== SOURCE MATERIAL

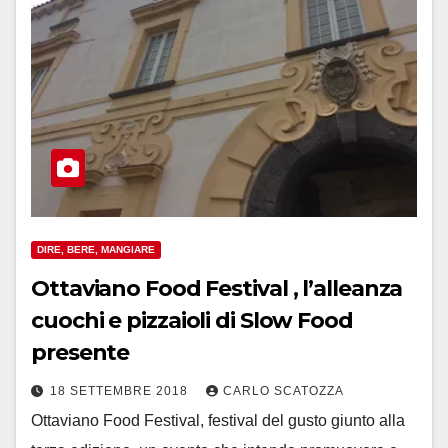
DIRE, BERE, MANGIARE
Ottaviano Food Festival , l’alleanza
cuochi e pizzaioli di Slow Food
presente
18 SETTEMBRE 2018
CARLO SCATOZZA
Ottaviano Food Festival, festival del gusto giunto alla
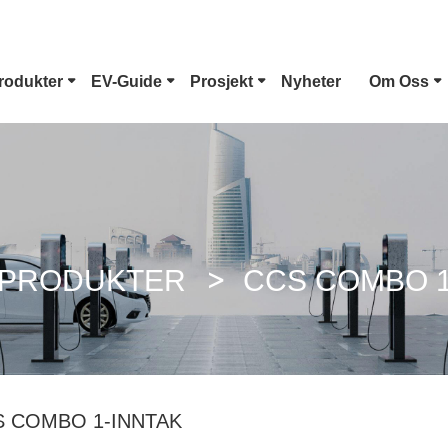
rodukter
EV-Guide
Prosjekt
Nyheter
Om Oss
Type 1 EV-Kontakt
Tesla Plugg
CCS Combo 1 Plugg
CCS Combo 2 Plug
PRODUKTER
CCS COMBO 1
GB/T DC-Pistol
ChaoJi-Kobling
S COMBO 1-INNTAK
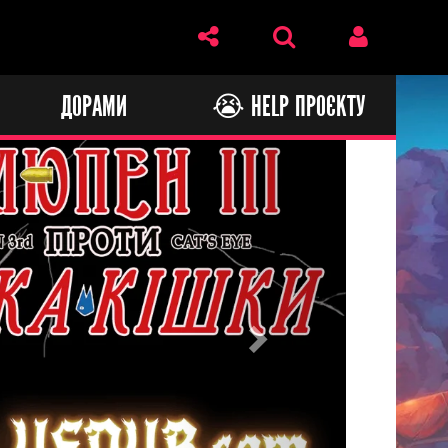
И
ДОРАМИ
😭 HELP ПРОЄКТУ
Next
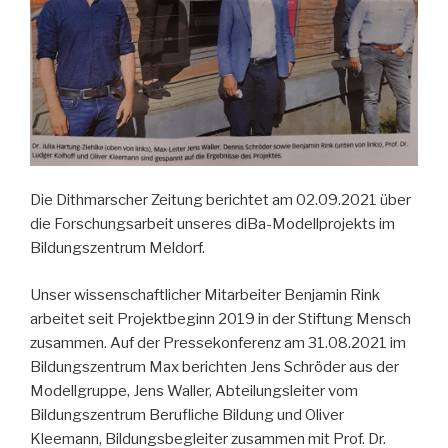
Die Dithmarscher Zeitung berichtet am 02.09.2021 über
die Forschungsarbeit unseres diBa-Modellprojekts im
Bildungszentrum Meldorf.
Unser wissenschaftlicher Mitarbeiter Benjamin Rink
arbeitet seit Projektbeginn 2019 in der Stiftung Mensch
zusammen. Auf der Pressekonferenz am 31.08.2021 im
Bildungszentrum Max berichten Jens Schröder aus der
Modellgruppe, Jens Waller, Abteilungsleiter vom
Bildungszentrum Berufliche Bildung und Oliver
Kleemann, Bildungsbegleiter zusammen mit Prof. Dr.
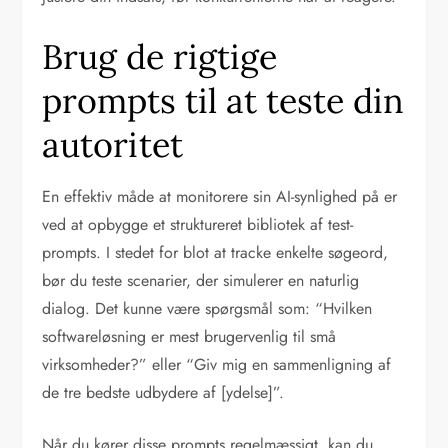
Brug de rigtige
prompts til at teste din
autoritet
En effektiv måde at monitorere sin AI-synlighed på er
ved at opbygge et struktureret bibliotek af test-
prompts. I stedet for blot at tracke enkelte søgeord,
bør du teste scenarier, der simulerer en naturlig
dialog. Det kunne være spørgsmål som: “Hvilken
softwareløsning er mest brugervenlig til små
virksomheder?” eller “Giv mig en sammenligning af
de tre bedste udbydere af [ydelse]”.
Når du kører disse prompts regelmæssigt, kan du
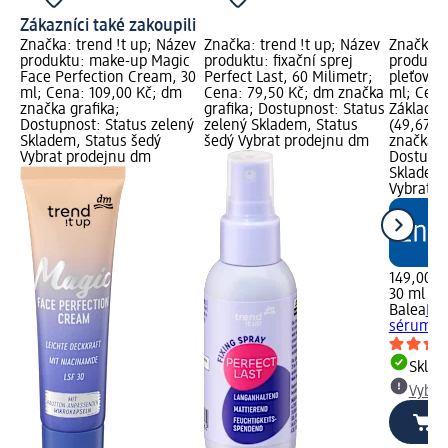
Zákazníci také zakoupili
Značka: trend !t up; Název
Značka: trend !t up; Název
Značka: 
produktu: make-up Magic
produktu: fixační sprej
produktu
Face Perfection Cream, 30
Perfect Last, 60 Milimetr;
pleťové 
ml; Cena: 109,00 Kč; dm
Cena: 79,50 Kč; dm značka
ml; Cena
značka grafika;
grafika; Dostupnost: Status
Základní
Dostupnost: Status zelený
zelený Skladem, Status
(49,67 K
Skladem, Status šedý
šedý Vybrat prodejnu dm
značka g
Vybrat prodejnu dm
Dostupno
Skladem,
Vybrat p
149,00 K
30 ml (4
Balea
Bea
sérum Ca
Skla
Vybra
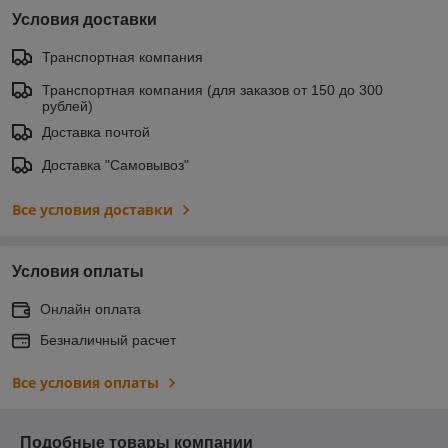
Условия доставки
Транспортная компания
Транспортная компания (для заказов от 150 до 300
рублей)
Доставка почтой
Доставка "Самовывоз"
Все условия доставки
Условия оплаты
Онлайн оплата
Безналичный расчет
Все условия оплаты
Подобные товары компании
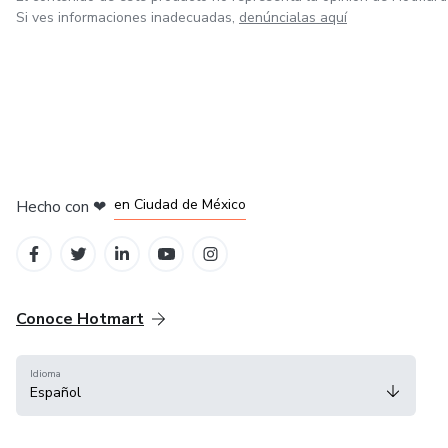
Si ves informaciones inadecuadas,
denúncialas aquí
en Bogotá
en Amsterdam
en Madrid
en Ciudad de México
Hecho con
❤
en Belo Horizonte
Conoce Hotmart
Idioma
Español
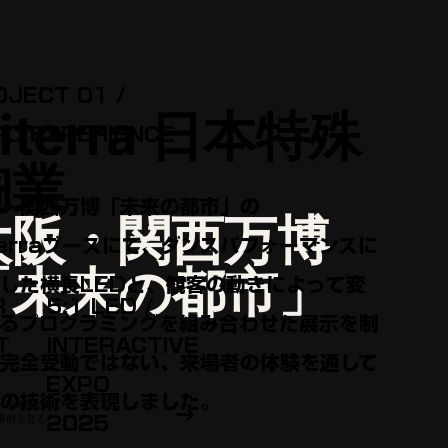
OJECT 01 /
iterra 日本特殊
PO EXPERIENCE
陶業
・関西万博「未来の都市」の
大阪・関西万博
terra⁠ブ⁠ー⁠スにて、ダンスパフォーマンスに
「未来の都市」
した横⁠長⁠LEDと、観客の動きによって変
R
5:1 LED /
るプログラミングを組み合わせた展示を制
T
INTERACTIVE
完全受動ではない、来⁠場⁠者の体験を通して
EXPO
の技術を表現しました。
Niterraの
→
事例を見る
2025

====

TASK OBJECTIVE: Nothing but an exact copy is asked for: the lines from the start of the records through the line with "zelený Skladem, Status", both ends included, minus any pictures.

EXPECTED OUTPUT:
DIRE, BERE, MANGIARE
Ottaviano Food Festival , l’alleanza
cuochi e pizzaioli di Slow Food
presente
18 SETTEMBRE 2018
CARLO SCATOZZA
Ottaviano Food Festival, festival del gusto giunto alla
rodukter
EV-Guide
Prosjekt
Nyheter
Om Oss
Type 1 EV-Kontakt
Tesla Plugg
CCS Combo 1 Plugg
CCS Combo 2 Plug
PRODUKTER
CCS COMBO 1
GB/T DC-Pistol
ChaoJi-Kobling
S COMBO 1-INNTAK
И
ДОРАМИ
😭 HELP ПРОЄКТУ
Next
Die Dithmarscher Zeitung berichtet am 02.09.2021 über
die Forschungsarbeit unseres diBa-Modellprojekts im
Bildungszentrum Meldorf.
Unser wissenschaftlicher Mitarbeiter Benjamin Rink
arbeitet seit Projektbeginn 2019 in der Stiftung Mensch
zusammen. Auf der Pressekonferenz am 31.08.2021 im
Bildungszentrum Max berichten Jens Schröder aus der
Modellgruppe, Jens Waller, Abteilungsleiter vom
Bildungszentrum Berufliche Bildung und Oliver
Kleemann, Bildungsbegleiter zusammen mit Prof. Dr.
Brug de rigtige
prompts til at teste din
autoritet
En effektiv måde at monitorere sin AI-synlighed på er
ved at opbygge et struktureret bibliotek af test-
prompts. I stedet for blot at tracke enkelte søgeord,
bør du teste scenarier, der simulerer en naturlig
dialog. Det kunne være spørgsmål som: “Hvilken
softwareløsning er mest brugervenlig til små
virksomheder?” eller “Giv mig en sammenligning af
de tre bedste udbydere af [ydelse]”.
Når du kører disse prompts regelmæssigt, kan du
Zákazníci také zakoupili
Značka: trend !t up; Název
Značka: trend !t up; Název
Značka: 
produktu: make-up Magic
produktu: fixační sprej
produktu
Face Perfection Cream, 30
Perfect Last, 60 Milimetr;
pleťové 
ml; Cena: 109,00 Kč; dm
Cena: 79,50 Kč; dm značka
ml; Cena
značka grafika;
grafika; Dostupnost: Status
Základní
Dostupnost: Status zelený
zelený Skladem, Status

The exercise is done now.